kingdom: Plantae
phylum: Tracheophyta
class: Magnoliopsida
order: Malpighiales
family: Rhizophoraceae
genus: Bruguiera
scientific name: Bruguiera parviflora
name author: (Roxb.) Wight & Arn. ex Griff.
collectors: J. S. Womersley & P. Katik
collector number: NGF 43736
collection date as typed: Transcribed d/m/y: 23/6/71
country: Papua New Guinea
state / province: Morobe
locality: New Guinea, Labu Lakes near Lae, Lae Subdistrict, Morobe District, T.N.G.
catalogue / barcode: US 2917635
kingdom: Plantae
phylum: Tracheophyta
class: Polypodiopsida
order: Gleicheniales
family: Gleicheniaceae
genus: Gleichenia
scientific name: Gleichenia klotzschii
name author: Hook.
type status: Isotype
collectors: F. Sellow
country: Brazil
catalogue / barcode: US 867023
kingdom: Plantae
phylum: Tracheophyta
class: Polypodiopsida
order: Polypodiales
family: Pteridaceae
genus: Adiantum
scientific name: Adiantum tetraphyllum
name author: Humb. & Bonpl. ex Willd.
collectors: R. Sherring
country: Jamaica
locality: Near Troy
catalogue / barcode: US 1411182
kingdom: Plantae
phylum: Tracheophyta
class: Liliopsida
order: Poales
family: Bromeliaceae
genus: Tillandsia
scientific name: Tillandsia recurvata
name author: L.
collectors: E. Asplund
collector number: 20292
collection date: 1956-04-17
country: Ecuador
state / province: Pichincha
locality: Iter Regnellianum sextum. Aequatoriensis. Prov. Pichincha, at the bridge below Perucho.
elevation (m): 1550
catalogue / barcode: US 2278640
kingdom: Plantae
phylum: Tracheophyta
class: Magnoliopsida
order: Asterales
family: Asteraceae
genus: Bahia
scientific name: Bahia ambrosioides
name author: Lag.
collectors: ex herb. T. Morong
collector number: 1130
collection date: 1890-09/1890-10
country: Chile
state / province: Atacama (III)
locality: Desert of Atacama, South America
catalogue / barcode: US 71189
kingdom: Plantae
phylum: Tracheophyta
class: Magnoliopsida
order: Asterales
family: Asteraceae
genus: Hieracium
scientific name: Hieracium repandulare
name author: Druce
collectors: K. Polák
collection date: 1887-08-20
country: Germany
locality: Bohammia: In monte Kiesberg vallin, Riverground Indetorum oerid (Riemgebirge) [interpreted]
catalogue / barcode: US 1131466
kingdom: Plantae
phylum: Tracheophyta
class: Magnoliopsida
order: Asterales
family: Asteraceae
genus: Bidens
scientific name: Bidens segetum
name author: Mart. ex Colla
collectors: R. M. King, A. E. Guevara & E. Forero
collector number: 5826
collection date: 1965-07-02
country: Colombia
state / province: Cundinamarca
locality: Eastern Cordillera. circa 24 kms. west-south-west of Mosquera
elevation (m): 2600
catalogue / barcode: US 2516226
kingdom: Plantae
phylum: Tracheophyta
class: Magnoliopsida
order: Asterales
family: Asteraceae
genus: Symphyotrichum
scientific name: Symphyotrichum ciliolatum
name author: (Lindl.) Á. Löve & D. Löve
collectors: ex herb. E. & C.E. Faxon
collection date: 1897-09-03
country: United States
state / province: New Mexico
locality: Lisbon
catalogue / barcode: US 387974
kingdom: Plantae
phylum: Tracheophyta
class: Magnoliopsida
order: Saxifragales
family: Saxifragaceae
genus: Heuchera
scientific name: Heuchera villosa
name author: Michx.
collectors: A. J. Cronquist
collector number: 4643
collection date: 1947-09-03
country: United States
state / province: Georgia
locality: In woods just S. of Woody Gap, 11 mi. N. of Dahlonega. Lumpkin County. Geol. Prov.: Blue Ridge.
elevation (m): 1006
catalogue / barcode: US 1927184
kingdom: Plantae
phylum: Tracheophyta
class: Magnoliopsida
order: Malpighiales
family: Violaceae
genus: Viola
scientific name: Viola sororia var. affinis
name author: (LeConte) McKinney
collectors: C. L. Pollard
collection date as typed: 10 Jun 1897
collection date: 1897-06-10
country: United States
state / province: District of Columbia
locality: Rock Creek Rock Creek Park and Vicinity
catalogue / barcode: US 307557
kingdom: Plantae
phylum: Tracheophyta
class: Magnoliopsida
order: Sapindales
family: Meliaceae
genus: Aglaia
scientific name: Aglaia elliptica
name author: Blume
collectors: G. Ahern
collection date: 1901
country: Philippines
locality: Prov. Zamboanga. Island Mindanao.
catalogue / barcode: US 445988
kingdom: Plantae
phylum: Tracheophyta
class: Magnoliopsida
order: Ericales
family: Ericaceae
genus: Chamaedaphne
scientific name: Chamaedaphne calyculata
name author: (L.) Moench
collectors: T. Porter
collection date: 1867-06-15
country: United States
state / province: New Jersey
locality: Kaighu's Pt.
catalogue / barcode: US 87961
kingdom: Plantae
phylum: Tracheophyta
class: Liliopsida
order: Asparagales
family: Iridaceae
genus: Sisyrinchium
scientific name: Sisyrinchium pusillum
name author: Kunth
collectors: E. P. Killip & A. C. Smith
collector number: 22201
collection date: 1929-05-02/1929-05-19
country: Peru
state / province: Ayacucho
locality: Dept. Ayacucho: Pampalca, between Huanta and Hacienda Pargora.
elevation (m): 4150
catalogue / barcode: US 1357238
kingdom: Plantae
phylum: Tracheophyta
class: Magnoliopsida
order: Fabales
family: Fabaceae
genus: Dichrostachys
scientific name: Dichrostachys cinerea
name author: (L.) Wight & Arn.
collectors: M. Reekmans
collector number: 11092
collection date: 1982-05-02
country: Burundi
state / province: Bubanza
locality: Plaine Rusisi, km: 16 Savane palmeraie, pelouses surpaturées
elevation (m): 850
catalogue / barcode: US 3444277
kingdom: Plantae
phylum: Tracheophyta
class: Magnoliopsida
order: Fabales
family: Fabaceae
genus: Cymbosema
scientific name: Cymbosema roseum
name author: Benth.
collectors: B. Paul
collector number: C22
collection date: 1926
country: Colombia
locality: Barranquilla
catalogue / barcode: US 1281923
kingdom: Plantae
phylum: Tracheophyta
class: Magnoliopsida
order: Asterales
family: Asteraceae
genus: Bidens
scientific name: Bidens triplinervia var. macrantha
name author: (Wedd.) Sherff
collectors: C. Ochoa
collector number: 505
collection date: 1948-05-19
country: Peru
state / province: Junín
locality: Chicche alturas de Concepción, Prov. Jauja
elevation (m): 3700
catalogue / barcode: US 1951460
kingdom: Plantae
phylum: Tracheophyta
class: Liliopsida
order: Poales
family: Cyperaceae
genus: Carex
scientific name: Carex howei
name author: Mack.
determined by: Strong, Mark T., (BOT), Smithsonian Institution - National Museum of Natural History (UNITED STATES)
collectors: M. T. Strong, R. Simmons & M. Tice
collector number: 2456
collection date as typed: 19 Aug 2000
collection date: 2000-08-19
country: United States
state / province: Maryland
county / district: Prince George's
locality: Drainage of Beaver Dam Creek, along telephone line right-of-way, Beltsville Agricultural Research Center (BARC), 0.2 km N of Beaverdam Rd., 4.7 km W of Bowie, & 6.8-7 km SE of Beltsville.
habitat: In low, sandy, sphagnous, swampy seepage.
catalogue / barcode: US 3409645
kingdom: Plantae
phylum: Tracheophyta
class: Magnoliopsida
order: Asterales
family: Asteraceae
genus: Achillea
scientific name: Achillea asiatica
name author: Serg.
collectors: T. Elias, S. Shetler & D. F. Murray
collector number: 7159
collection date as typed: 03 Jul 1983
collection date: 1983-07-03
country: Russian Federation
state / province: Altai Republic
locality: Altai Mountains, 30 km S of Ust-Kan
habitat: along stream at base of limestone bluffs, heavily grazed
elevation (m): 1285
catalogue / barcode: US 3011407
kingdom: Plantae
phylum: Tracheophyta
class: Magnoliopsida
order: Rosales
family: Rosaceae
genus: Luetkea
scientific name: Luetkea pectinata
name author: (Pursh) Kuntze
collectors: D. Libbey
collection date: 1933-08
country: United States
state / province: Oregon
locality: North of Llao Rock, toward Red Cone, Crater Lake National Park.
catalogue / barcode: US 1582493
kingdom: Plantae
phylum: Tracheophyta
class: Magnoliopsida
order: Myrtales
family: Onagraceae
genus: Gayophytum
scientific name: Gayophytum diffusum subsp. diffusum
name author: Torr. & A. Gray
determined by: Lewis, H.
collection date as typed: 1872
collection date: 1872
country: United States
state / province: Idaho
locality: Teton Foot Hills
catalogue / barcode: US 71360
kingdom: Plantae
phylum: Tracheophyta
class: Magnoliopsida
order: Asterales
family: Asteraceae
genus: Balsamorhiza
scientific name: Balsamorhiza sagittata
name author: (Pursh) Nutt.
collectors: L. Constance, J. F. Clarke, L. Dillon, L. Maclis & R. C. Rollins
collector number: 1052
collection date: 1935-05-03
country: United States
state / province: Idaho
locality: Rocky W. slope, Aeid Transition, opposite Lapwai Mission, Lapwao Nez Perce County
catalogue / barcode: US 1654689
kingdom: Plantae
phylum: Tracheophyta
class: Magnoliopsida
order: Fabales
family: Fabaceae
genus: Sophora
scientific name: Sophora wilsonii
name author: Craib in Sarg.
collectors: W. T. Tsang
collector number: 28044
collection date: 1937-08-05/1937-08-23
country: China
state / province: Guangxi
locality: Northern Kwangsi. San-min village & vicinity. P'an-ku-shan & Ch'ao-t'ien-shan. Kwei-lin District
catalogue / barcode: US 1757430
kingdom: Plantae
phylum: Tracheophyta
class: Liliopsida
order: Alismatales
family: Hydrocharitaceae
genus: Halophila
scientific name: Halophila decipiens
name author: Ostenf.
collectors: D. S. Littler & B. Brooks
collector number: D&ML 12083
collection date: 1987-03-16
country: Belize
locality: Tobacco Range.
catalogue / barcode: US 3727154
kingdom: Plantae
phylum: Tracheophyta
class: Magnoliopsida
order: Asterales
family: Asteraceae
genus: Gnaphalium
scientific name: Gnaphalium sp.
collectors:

************

## WORK TO COMPLETE:
Rewrite the part of the listing that opens with the line containing "type status: Isotype" and closes with the line containing "name author: Lag.", changing "country" to "nation" and leaving everything else unchanged.

## REPLY TO THE EXERCISE:
type status: Isotype
collectors: F. Sellow
nation: Brazil
catalogue / barcode: US 867023
kingdom: Plantae
phylum: Tracheophyta
class: Polypodiopsida
order: Polypodiales
family: Pteridaceae
genus: Adiantum
scientific name: Adiantum tetraphyllum
name author: Humb. & Bonpl. ex Willd.
collectors: R. Sherring
nation: Jamaica
locality: Near Troy
catalogue / barcode: US 1411182
kingdom: Plantae
phylum: Tracheophyta
class: Liliopsida
order: Poales
family: Bromeliaceae
genus: Tillandsia
scientific name: Tillandsia recurvata
name author: L.
collectors: E. Asplund
collector number: 20292
collection date: 1956-04-17
nation: Ecuador
state / province: Pichincha
locality: Iter Regnellianum sextum. Aequatoriensis. Prov. Pichincha, at the bridge below Perucho.
elevation (m): 1550
catalogue / barcode: US 2278640
kingdom: Plantae
phylum: Tracheophyta
class: Magnoliopsida
order: Asterales
family: Asteraceae
genus: Bahia
scientific name: Bahia ambrosioides
name author: Lag.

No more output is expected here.